Zu den Möglichkeiten, einen Film zu verdichten, gehört die Montage. Technisch erklärt ist sie nicht nur das Zusammenfügen einzelner Filmteile beziehungsweise Bildeinstellungen, sondern auch eine gedrängte Zusammenstellung von Filmteilen durch Ineinander- und Überblenden oder Übereinanderkomponieren, das heißt, zwei oder gar drei verschiedene Szenen werden zu einem Bild zusammengefügt. Eine der eindrucksvollsten Szenen in unserem Film wurde durch eine solche Montage intensiviert.

Als Boris von einer feindlichen Kugel getroffen wird, weitet sich eine Sterbesekunde zu einem Leben aus, das nicht mehr gelebt werden, das sich nur noch in einem kurzen Traum, in flüchtigen Bildern des Gewünschten, Erhofften, Ersehnten erschöpfen kann. Mit diesem „Traumbild“ wird die grausame Kälte des Sterbens mit dem Mantel des Gefühls der Geborgenheit im Eheglück zugedeckt. Ohne dass der Szene das Furchtbare und Schreckliche ganz genommen wird, erreicht der Regisseur mit dieser Montage, dass dem Zuschauer der Anblick des nackten Sterbens genommen wird. Der Augenblick wird zur Ewigkeit erhöht, der Tod wird mit einem Schein der Verklärung umgeben. Die Montage als schöpferischer Vorgang ist damit zugleich der Weg zum Filmkunstwerk.

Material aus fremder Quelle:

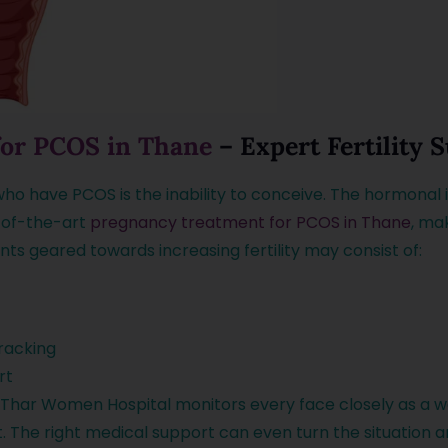
for PCOS in Thane
– Expert Fertility 
o have PCOS is the inability to conceive. The hormonal
-of-the-art
pregnancy treatment for PCOS in Thane
, ma
ts geared towards increasing fertility may consist of:
tracking
rt
Thar Women Hospital monitors every face closely as a w
t. The right medical support can even turn the situatio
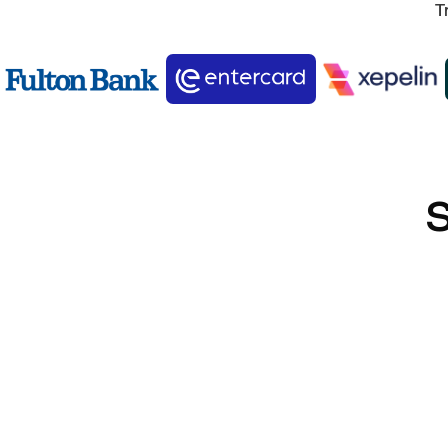
T
S
SOC2 Type II Certified
Verified data protection controls.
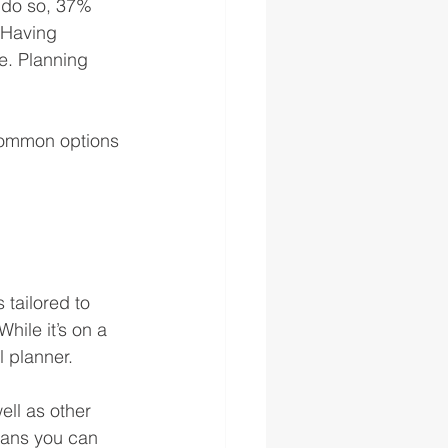
o do so, 37% 
 Having 
e. Planning 
common options 
 tailored to 
hile it’s on a 
l planner. 
ll as other 
means you can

Es scheint mir selbstverständlich, dass bei einer Kollektivarbeit, wie sie der moderne Film notwendigerweise darstellt, eine ernsthafte Ausein-andersetzung mit dem Kommunismus nicht gelingen kann, sie muss dem Individuum, dem Außenseiter vorbehalten bleiben. Es scheint mir außerdem unmöglich, dass ein Film, der nicht der kommunistischen Ideologie angepasst ist, als ein offizieller Beitrag der Sowjetunion zu westlichen Filmfestspielen gelangen kann, die kraniche aber wurden in Cannes gezeigt (und prämiert). Mit einer bloßen Reduzie-rung auf das sehr beliebte Dreiecksmotiv – Frau zwischen zwei Männern, Versagen der Frau, Erkennen der Schuld, Läute­rung – kann man dem Film kaum gerecht werden. Es darf als unwahrscheinlich angesehen werden, dass sich ein so ambitionierter Film mit der unverbindlichen Darstellung einer Grenzsituation begnügt. Ich wage zwar nicht zu behaupten, dass meine Interpretation, die im Blick auf einen sozial-psychologischen Zusammenhang erfolgte, die einzig mögliche ist, ich halte sie jedoch, besonders auf Grund der Schluss-szene, gegenüber jeder anderen für wahrscheinlicher. Bei allen Einwendungen aber, die gegen die weltanschauliche Ausrichtung des Werkes erhoben werden können, ist die formale Ausdruckskraft nicht genug zu loben, die denn auch das entscheidende Erlebnis des Films ausmacht.

München, Ludwig-Maximilian-Universität, Januar 1959.